#### Task to carry out
Check every line below, and copy those that include "woven".

#### Provided records
==================================================

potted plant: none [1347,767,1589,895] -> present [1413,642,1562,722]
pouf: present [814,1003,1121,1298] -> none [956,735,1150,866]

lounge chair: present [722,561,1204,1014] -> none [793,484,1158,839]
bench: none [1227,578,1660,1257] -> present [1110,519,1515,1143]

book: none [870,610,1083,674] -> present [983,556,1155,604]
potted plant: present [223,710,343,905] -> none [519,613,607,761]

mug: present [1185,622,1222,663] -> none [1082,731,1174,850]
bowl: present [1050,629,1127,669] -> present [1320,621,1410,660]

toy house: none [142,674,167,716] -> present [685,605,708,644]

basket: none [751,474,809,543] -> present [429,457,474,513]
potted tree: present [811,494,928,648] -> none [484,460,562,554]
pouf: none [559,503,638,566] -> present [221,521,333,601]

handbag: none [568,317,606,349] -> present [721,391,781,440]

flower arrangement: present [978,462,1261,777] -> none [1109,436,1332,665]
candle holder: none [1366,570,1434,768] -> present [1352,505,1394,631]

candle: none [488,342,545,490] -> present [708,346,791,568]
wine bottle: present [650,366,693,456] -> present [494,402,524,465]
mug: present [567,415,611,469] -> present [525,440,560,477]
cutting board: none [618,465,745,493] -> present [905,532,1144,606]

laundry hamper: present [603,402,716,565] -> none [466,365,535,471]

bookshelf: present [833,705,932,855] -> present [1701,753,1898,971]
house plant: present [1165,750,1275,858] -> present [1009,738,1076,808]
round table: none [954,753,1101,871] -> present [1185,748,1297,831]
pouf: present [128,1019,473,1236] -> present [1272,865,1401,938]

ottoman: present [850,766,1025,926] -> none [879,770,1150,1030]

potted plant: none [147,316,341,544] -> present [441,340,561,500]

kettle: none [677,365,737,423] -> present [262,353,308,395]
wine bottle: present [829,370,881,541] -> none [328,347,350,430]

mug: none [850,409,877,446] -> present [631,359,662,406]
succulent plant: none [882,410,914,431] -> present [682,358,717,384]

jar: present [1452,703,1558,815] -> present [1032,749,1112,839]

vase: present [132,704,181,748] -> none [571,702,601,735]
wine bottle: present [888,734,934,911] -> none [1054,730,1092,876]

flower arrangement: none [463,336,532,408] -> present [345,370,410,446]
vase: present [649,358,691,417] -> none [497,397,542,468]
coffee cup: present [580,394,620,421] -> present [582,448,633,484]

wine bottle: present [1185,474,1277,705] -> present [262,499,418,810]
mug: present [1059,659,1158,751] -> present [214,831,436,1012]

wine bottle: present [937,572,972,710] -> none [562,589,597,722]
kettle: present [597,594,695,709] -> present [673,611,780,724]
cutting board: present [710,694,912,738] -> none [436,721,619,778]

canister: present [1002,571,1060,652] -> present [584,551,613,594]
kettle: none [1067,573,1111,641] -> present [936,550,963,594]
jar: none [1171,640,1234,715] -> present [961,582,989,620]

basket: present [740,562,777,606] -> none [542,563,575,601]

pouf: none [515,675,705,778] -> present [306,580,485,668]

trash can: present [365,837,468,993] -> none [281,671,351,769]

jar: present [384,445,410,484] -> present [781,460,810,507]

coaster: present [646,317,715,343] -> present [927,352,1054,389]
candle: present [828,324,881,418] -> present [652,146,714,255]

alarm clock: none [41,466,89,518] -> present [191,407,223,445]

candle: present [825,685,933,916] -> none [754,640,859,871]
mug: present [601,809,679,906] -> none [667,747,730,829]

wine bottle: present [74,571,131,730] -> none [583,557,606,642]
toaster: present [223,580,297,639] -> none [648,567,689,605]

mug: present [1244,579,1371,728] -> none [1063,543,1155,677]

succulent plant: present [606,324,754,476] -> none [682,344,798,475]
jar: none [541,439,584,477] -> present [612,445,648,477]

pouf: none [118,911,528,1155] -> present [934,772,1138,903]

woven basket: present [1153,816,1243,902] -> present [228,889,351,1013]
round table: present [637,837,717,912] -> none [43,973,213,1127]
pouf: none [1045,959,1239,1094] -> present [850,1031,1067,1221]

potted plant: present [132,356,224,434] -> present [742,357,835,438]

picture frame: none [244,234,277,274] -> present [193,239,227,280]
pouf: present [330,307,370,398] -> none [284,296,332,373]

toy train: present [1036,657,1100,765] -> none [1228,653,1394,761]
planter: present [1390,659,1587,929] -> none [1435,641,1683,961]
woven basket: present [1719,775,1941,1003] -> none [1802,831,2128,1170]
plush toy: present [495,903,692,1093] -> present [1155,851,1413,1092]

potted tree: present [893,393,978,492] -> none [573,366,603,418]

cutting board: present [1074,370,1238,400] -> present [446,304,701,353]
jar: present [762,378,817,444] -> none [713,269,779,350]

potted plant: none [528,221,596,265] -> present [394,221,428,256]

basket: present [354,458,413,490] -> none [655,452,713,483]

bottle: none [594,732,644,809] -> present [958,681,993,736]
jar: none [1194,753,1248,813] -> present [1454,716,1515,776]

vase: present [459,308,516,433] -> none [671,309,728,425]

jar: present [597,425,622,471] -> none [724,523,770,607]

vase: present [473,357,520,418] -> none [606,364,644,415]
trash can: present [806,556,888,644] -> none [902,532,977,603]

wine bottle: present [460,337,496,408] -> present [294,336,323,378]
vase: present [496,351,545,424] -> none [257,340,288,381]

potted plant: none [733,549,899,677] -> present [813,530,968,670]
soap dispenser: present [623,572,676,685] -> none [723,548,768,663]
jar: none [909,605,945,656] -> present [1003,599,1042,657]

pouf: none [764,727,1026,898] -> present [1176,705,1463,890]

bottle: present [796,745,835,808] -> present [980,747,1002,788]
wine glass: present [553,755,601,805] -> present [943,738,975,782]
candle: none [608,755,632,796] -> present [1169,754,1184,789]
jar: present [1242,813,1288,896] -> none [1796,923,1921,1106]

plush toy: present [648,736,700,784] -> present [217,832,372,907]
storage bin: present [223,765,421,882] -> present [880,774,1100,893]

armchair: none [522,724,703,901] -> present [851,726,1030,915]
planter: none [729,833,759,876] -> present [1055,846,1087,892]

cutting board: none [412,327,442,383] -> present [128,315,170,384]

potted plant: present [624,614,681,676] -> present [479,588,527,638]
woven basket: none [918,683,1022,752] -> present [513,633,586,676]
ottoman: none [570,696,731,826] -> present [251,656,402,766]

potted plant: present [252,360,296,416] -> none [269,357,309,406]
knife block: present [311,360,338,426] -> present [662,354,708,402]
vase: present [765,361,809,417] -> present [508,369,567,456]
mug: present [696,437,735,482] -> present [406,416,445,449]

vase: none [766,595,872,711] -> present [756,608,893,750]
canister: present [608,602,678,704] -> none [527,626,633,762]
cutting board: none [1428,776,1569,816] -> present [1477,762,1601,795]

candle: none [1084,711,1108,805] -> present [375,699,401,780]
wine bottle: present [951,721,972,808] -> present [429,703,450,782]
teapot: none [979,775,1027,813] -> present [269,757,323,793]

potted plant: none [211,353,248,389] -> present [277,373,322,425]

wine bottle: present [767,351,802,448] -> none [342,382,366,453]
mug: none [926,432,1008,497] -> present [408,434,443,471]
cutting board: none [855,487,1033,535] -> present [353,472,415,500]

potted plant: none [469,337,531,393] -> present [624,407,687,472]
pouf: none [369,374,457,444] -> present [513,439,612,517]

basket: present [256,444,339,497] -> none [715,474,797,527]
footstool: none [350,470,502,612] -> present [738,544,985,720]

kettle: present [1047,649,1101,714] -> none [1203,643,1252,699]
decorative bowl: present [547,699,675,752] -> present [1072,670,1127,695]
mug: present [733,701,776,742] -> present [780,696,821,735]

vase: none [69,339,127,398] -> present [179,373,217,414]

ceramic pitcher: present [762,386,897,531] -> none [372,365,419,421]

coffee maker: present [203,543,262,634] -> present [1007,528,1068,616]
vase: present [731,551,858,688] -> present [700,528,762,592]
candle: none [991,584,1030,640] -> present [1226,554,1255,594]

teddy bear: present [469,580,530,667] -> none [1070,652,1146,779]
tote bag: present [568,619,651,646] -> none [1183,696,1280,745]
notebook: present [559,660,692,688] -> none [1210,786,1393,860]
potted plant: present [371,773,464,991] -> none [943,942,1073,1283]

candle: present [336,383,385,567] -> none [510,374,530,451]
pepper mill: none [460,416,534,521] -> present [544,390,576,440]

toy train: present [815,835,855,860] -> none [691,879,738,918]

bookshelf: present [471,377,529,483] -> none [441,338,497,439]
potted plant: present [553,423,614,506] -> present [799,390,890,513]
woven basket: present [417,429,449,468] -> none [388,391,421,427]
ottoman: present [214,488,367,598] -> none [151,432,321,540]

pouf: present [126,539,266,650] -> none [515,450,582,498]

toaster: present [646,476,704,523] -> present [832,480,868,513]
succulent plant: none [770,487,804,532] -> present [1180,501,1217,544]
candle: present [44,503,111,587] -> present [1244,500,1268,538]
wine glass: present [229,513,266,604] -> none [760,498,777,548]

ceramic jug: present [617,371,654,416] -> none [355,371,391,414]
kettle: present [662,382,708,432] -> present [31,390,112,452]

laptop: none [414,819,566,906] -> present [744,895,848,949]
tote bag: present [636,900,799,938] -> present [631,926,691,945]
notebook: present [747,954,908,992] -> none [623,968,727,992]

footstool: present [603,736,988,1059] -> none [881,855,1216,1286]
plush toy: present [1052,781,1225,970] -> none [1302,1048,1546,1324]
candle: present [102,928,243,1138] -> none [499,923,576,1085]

==================================================

#### Output below
woven basket: present [1153,816,1243,902] -> present [228,889,351,1013]
woven basket: present [1719,775,1941,1003] -> none [1802,831,2128,1170]
woven basket: none [918,683,1022,752] -> present [513,633,586,676]
woven basket: present [417,429,449,468] -> none [388,391,421,427]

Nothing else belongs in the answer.